On this day of night, her eyes flashed with a starlike beauty that seemed to be burning. She felt like she was looking at one of the sunspots. At night, she saw the star at her feet with its glowing red hue.

“What do you think, your father?” said the beautiful girl in a blue cloak.

“No, I think you should not be alone, just that you can only see so much. I understand you don’t understand all that much, but you’re in a very bad mood and that may get you in trouble, you know.”

“My father is a very important man. There were some things that didn’t go well, but now you’re safe, so you don’t have any problems. I love you all, but we need to have a quiet time, as always.”

Mia looked down and smiled

  • fine-tuned:

Every night, Mia looked at the stars. But one night, one star twinkled differently. It seemed to be sending a message. Mia thought hard about what it could mean and knew it must be something bad.

On the third night, Mia remembered what she heard in the morning. A strange light was flapping around in the night sky. She ran to her window and opened it.

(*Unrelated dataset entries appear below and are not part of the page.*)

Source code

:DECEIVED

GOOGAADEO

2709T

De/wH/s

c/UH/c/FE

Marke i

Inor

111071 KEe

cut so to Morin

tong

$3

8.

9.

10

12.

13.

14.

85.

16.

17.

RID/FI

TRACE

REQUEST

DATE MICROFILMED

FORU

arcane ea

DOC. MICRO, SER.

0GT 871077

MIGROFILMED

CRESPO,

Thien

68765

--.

She saw an orange glow that shone brightly in the dark. Mia wondered what it was.

Mia looked out the window and saw a big, beautiful, orange sun. She saw how it looked like something glowing in the night sky. It was a happy and bright thing. Mia smiled and ran back to her house.

Mia had a plan. She had a little box with something to wrap this sun. She filled it with sand and then started to wrap it in the box. She found an old pillow, a ball and a blanket. She said to herself, “Look, I don’t have any more sun left. I just have this rock and this blanket. I hope that the sun will come to me in the morning.”

Mia thought about it. She had a special idea. She said to herself, “Just like last night, I can come to the moon with the sun in my box.”

The next morning, Mia woke up bright. A big blue moon was

The fine-tuned versions are not necessarily more coherent as stories. They meander, they introduce new characters that serve no purpose, and, at least in the 250-token snippets generated, they don’t appear to move toward resolution.

On the other hand, the vocabulary is simpler and the sentences are shorter and (possibly as a consequence of being shorter) more internally consistent. For example, compare this snippet from the base model:

When the fox said something about the sky and sky, the animals said something very interesting. If you were looking up from the top of the trees, you would have seen this thing flying across the sky. But no, the fox just flew toward the clouds, and then his breath was blocked, because it had no breath left.

To this from the fine-tuned model:

One day, the animals heard a loud noise. It was the wind. The wind blew hard, and the cloud came down. The animals saw the cloud in the air. It was flying above them. It was happy to see the cloud.

There is a clear difference in sentence length and structure, even if the whole doesn’t necessarily make more sense (“It was happy to see the cloud”?).